Videos
I've worked with clients on this type of issue many times and I'm happy to help but this may take some back and forth to narrow in on what is happening.
First I'm assuming that "leads" is a normal table, not a view and not an external table. Please correct if this assumption isn't right.
Next I'm assuming that this table isn't very wide and that "select *" isn't contributing greatly to the speed concern. Yes?
Next question is wide this size of cluster for a table of only 11M rows?
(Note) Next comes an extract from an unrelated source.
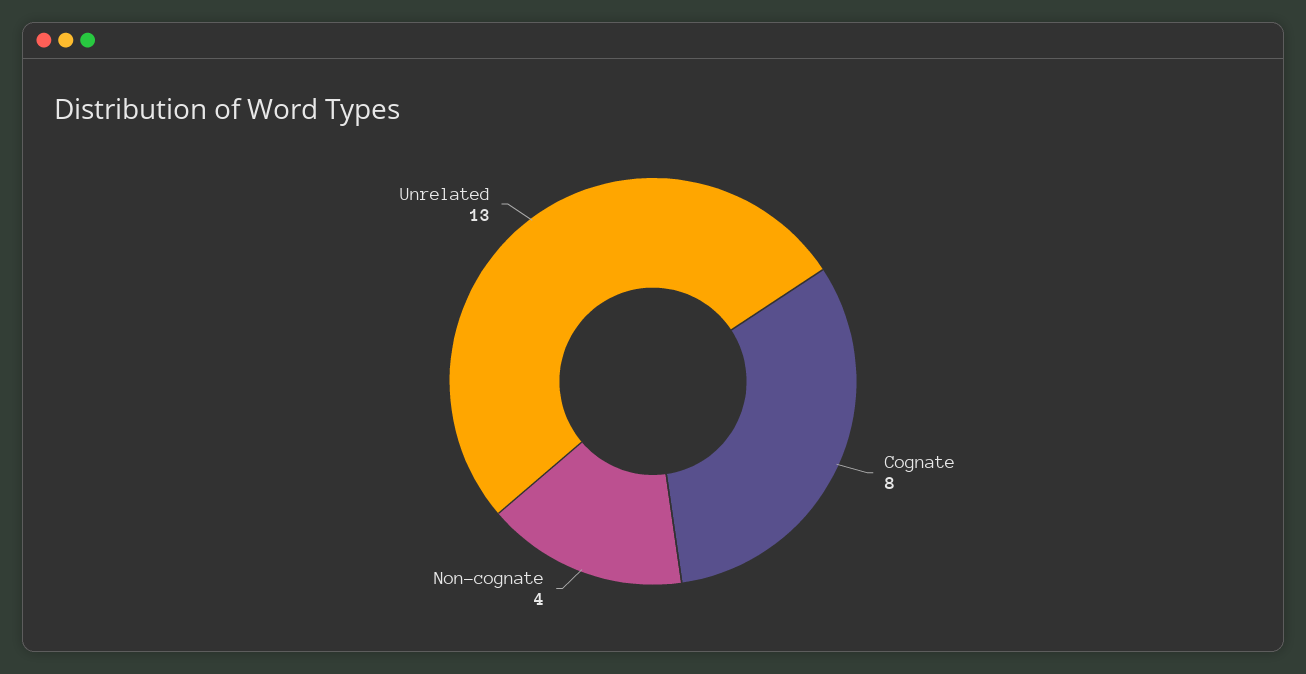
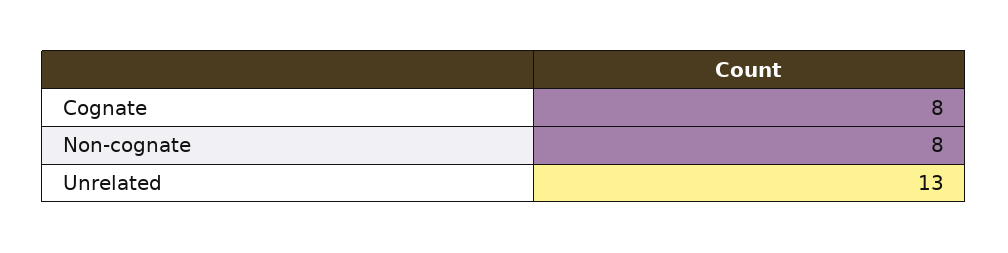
Non-cognate: 4 -> 8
I'd guess it is that there are other much larger data sets on the database and that this table isn't setting the size.
The first step of narrowing this down is to go onto the AWS console for Redshift and find the query in question. Look at the actual execution statistics and see where the query is spending its time. I'd guess it will be in loading (scanning) the table but you never know.
You also should look at STL_WLM_QUERY for the query in question and see how much wait time there was with the running of this query. Queueing can take time and if you have interactive queries that need faster response times then some WLM configuration may be needed.
It could also be compile time but given the simplicity of the query this seems unlikely.
My suspicion is that the table is spread too thin around the cluster and there are lots of mostly empty blocks being read but this is just based on assumptions. Is "id" the distkey or sortkey for this table? Other factors likely in play are cluster load - is the cluster busy when this query runs? WLM is one place that things can interfere but disk IO bandwidth is a share resource and if some other queries are abusing the disks this will make every query's access to disk slow. (Same is true of network bandwidth and leader node workload but these don't seem to be central to your issue at the moment.)
As I mentioned resolving this will likely take some back and forth so leave comments if you have additional information.
(I am speaking from a knowledge of MySQL, not Redshift.)
SELECT * FROM leads WHERE id = 10162064
If id is indexed, especially if it is a Unique (or Primary) key, 0.4 sec sounds like a long network delay. I would expect 0.004 as a worst-case (with SSDs and `PRIMARY KEY(id)).
(If leads is a VIEW, then let's see the tables. 0.4s may be be reasonable!)
That query works well for a RDBMS, but not for a columnar database. Face it.
I can understand using a columnar database to handle random queries on various columns. See also MariaDB's implementation of "Columnstore" -- that would give you both RDBMS and Columnar in a single package. Still, they are separate enough that you can't really intermix the two technologies.
If you are getting 100% CPU in MySQL, show us the query, its EXPLAIN, and SHOW CREATE TABLE. Often, a better index and/or query formulation can solve that.
For "real time reporting" in a Data Warehouse, building and maintaining Summary Tables is often the answer.
Tell us more about the "exact copy" of the DW data. In some situations, the Summary tables can supplant one copy of the Fact table data.
As RedShift is Columnar database,
Select Column1,Clumn2 from table_a where some_criteria
The particular column select queries will be super fast because Redshift needs to just scan/read the particular column only.
While Select * will be much slower as Redshift need to scan and read all the columns.
In case of MySql as well, select col1,col2 from table_a will be OK(as less memory/IO), but, not as good as Redshift.
I would recommend you to read some really good documentation about columnar database like Redshift, its distribution key concept and encoding concept while also impacts performance greatly.
https://www.youtube.com/watch?v=iuQgZDs-W7A
For MySQL, there may be a small or large difference:
- Large: If
*hasTEXTorBLOBcolumns that are not present in the 2/3. This is because, in some cases, such fields require an extra disk hit to fetch. - Small otherwise. (More to parse, more to allocate memory for, etc.)